Steinbrecher enlisted in the German military on 20 August 1914, and was posted to a Jaeger battalion. He was sent into action on the Western Front in 1915, only to be transferred to Galilee in 1916. After selection for pilot's training in February, 1917, he qualified as a pilot and was assigned first to Flieger-Abteilung 17 (Flight Detachment 17) to fly two-seaters for reconnaissance duty, then subsequently to Flieger-Abteilung (Artillerie) 274 (Flight Detachment (Artillery) 274 as an artillery spotter.

On 25 December 1917, he was picked to undergo further training as a fighter pilot. After completing that course, he was assigned to Jagdstaffel 46 on 12 March 1918. He shot down his first British airplane that same day, a Royal Aircraft Factory SE.5a. A second followed on 31 May.

On 27 June 1918, his Pfalz D.III was set afire during a dogfight with a Sopwith Camel piloted by Captain Edward Barfort Drake. He survived by bailing out, in the first known use of a parachute in military history.

In his combat report he wrote
 “Up to that time I had been a Doubting Thomas in the matter of parachutes. I had been under the impression that baling out with a parachute from a single-seater would be only rarely successful. And I did not know exactly what I had to do to get out of the plane. But in the moment when the flames licked my face, I did know at once what to do!”

He subsequently wrote to the manufacturer:
 “The thing functioned very well. I congratulate you on the splendid success of your parachute. I am carrying it ever since that flight and do not want to fly with oi any more. As far as I know this was the first time that a parachute was used under actual wartime conditions and that it was used for a jump from a single-seater to boot.
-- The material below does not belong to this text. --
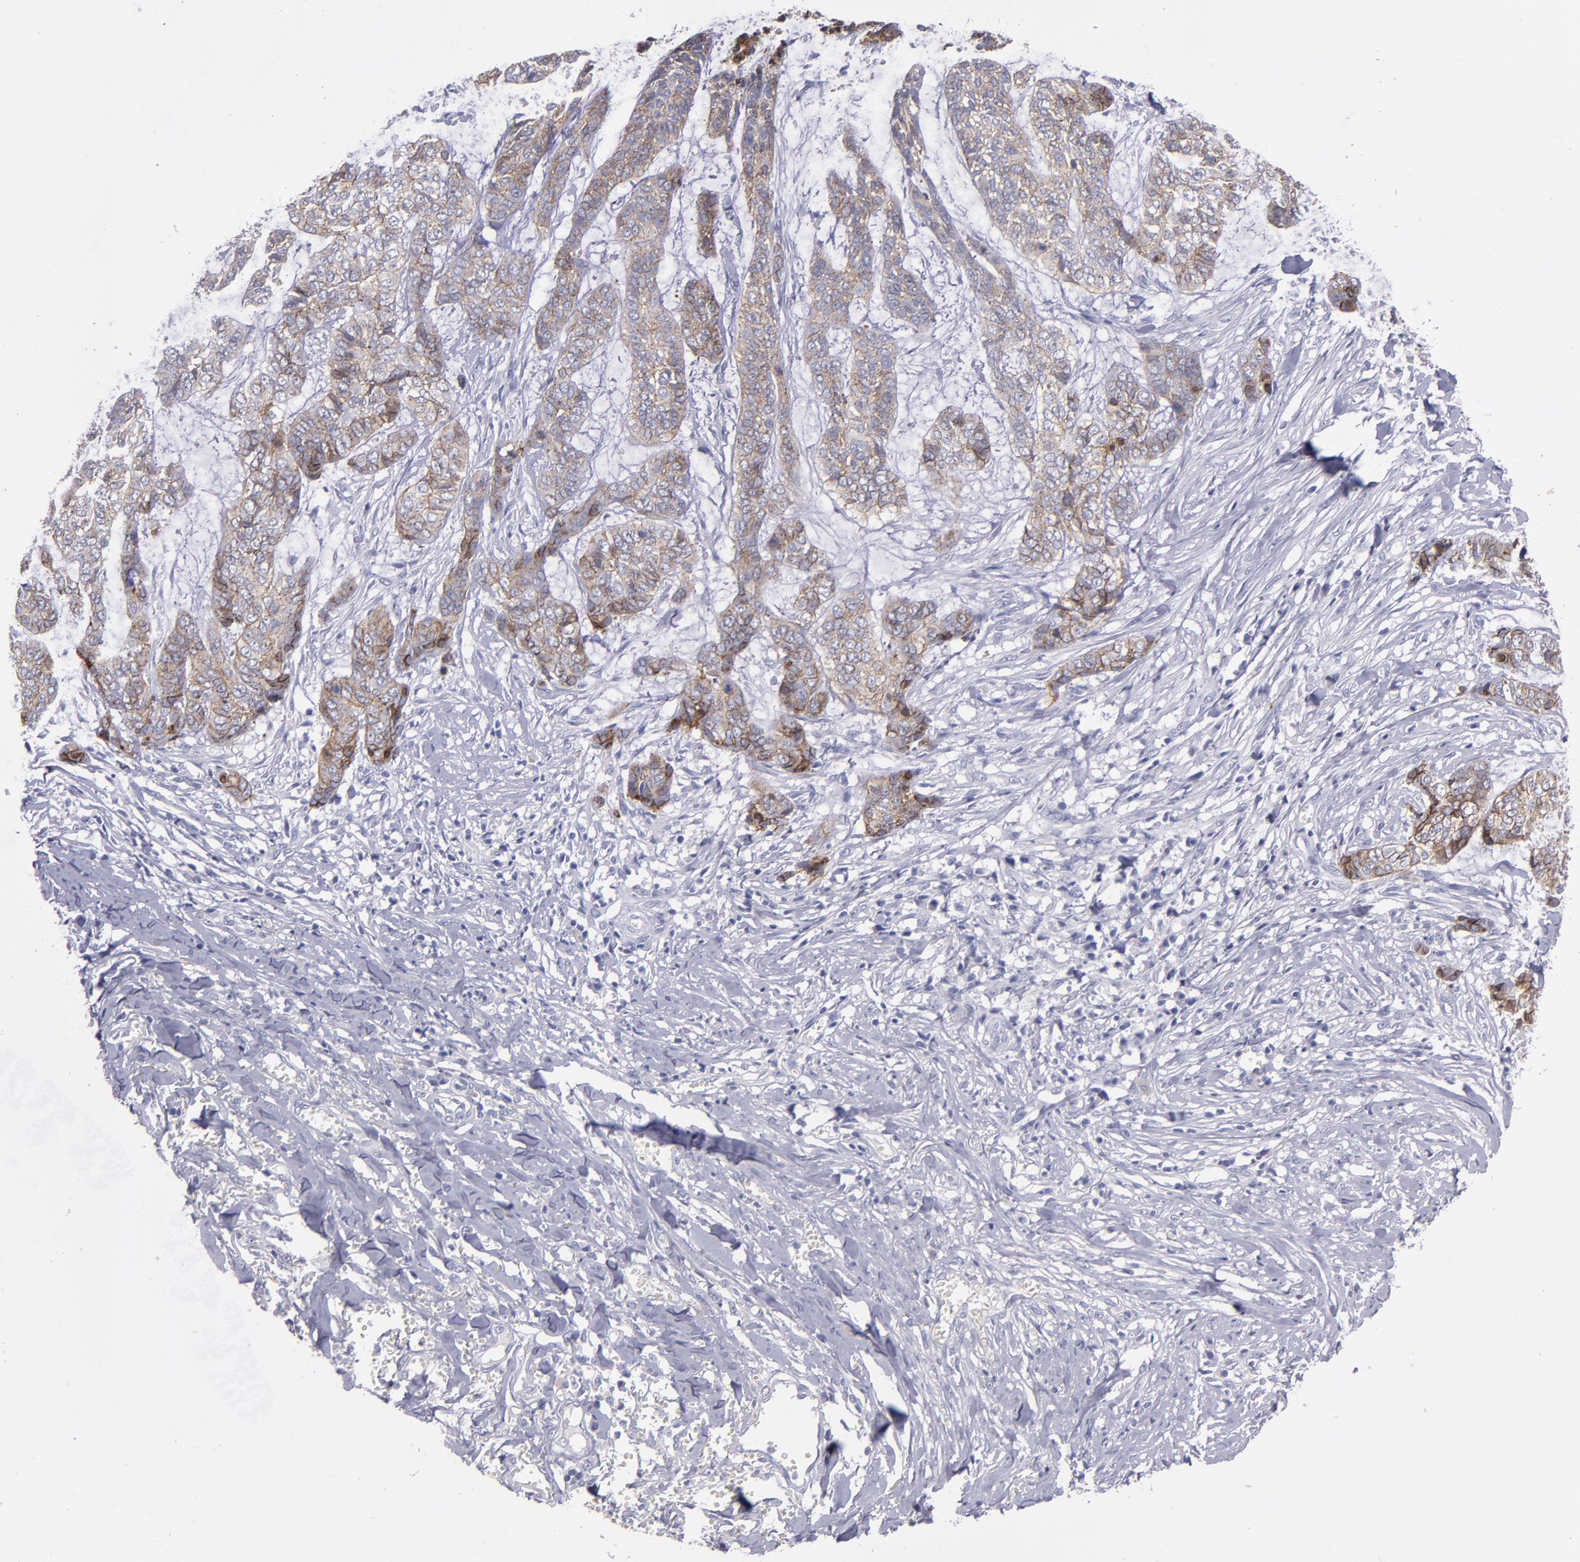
{"staining": {"intensity": "moderate", "quantity": ">75%", "location": "cytoplasmic/membranous"}, "tissue": "skin cancer", "cell_type": "Tumor cells", "image_type": "cancer", "snomed": [{"axis": "morphology", "description": "Basal cell carcinoma"}, {"axis": "topography", "description": "Skin"}], "caption": "Immunohistochemistry histopathology image of human skin cancer stained for a protein (brown), which exhibits medium levels of moderate cytoplasmic/membranous positivity in about >75% of tumor cells.", "gene": "CDH3", "patient": {"sex": "female", "age": 64}}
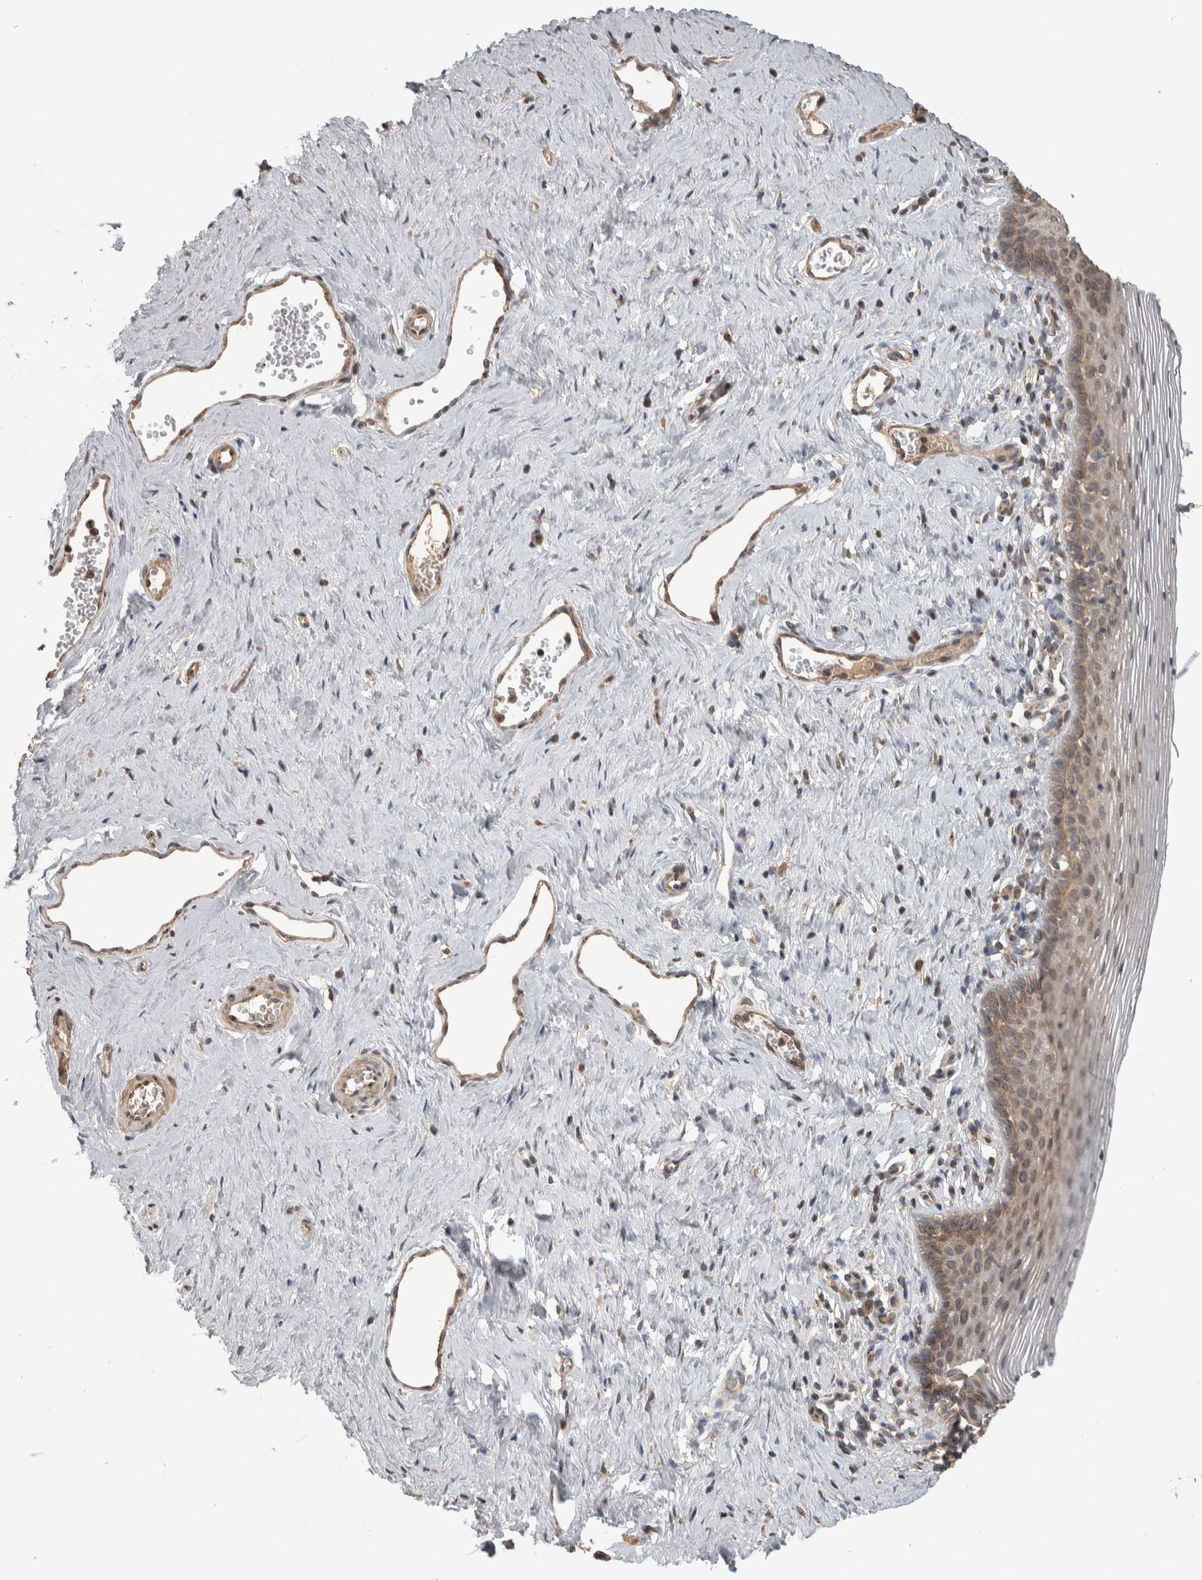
{"staining": {"intensity": "moderate", "quantity": "<25%", "location": "cytoplasmic/membranous"}, "tissue": "vagina", "cell_type": "Squamous epithelial cells", "image_type": "normal", "snomed": [{"axis": "morphology", "description": "Normal tissue, NOS"}, {"axis": "topography", "description": "Vagina"}], "caption": "About <25% of squamous epithelial cells in normal human vagina demonstrate moderate cytoplasmic/membranous protein staining as visualized by brown immunohistochemical staining.", "gene": "IFRD1", "patient": {"sex": "female", "age": 32}}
Congratulations once again on your excellent parachute.”

He had used a parachute manufactured by Schroeder company of Berlin to the designs of Otto Heinecke, which the German air service had introduced in the spring of 1918, becoming the world's first air service to introduce a standard parachute.

Three days later, he downed a Sopwith Camel for his third win.

Steinbrecher would shoot down two more enemy airplanes to become an ace. He was awarded both classes of the Iron Cross.